District 5 councilwoman Amanda Fielder was disappointed that some amendments did not get more support, but she was pleased with most items in the budget.

“It is time for our officers to have a safe [firing] range that they can use in all weather, and the joint 911 call center is something that Mr. Pruski and I have stated it is time for Anne Arundel County to move in that direction,” said Fiedler, one of three Republicans on the council. “This is a budget that is more in line with what we’ve been trying to do in the minority party for four years.”

The FY2023 budget includes two new parks — Tanyard Springs and South Shore — alongside investments in Bacon Ridge at Forney, Odenton Library Park, Deale and the new Brooklyn Park Center, plus water access site improvements totaling $7.8 million in investments. The budget also provides $3.5 million to restore a building on the campus of the future Crownsville Hospital Memorial Park, to allow the building to become the Crownsville Health and Wellness Center, an incubator that will house emerging nonprofits, offer services to residents of the treatment centers operating nearby, and be a temporary home for the county team that will manage the restoration of the site.

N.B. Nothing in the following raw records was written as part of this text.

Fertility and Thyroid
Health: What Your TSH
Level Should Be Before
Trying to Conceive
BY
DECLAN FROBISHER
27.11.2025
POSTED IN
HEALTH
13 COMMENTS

In a written statement, Pittman thanked the council for their collaboration and a nearly unanimous vote.

“In the midst of partisan conflict in Washington, growing economic hardship across the country, and attacks on the basic institutions of government, here in Anne Arundel County we showed today that our two political parties are able to come together and support a budget that delivers the services that our residents depend on,” Pittman said. “Delivering a bipartisan budget, just three months after receiving our first-ever Triple-A bond rating from Moody’s, sends a strong signal to our residents that we can and will move forward together — united to make our county the best place for all.”